Work item:
Pick out all lines with the word "pixels" from the records that follow.

Recorded data:
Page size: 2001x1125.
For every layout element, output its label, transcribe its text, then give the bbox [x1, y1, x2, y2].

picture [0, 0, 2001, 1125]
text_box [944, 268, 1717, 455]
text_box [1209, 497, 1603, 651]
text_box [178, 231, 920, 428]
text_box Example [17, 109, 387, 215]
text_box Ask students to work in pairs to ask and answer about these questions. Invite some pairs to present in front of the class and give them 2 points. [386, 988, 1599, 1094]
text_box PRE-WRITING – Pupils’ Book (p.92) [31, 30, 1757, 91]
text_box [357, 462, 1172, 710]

--

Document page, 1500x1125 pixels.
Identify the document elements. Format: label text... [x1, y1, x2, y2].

* * *

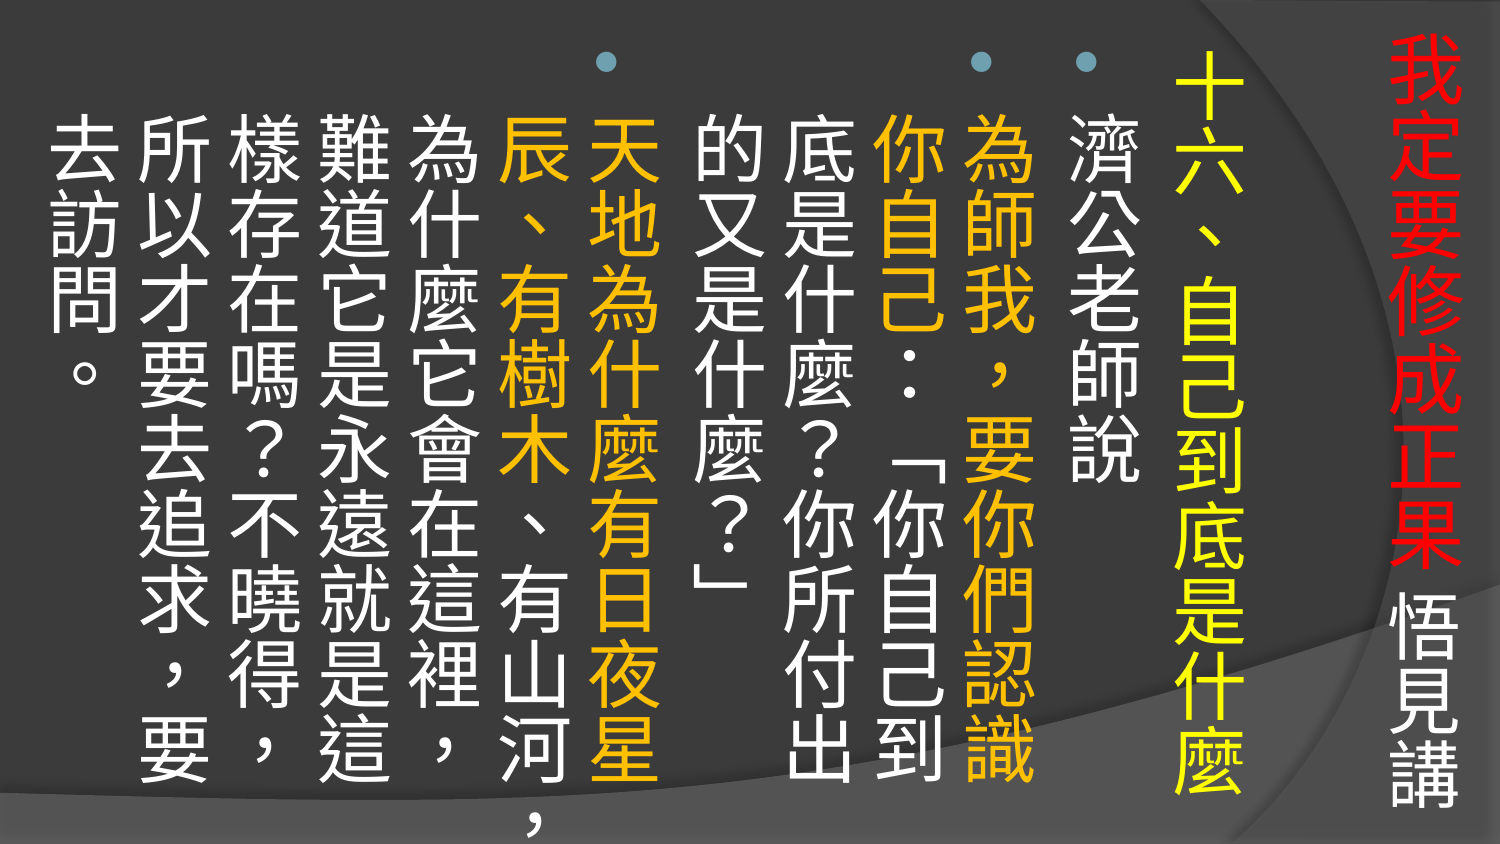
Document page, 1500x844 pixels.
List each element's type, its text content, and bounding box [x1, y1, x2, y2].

Solution for this exercise:
Document page, 1500x1125 pixels.
Document page, 1500x844 pixels.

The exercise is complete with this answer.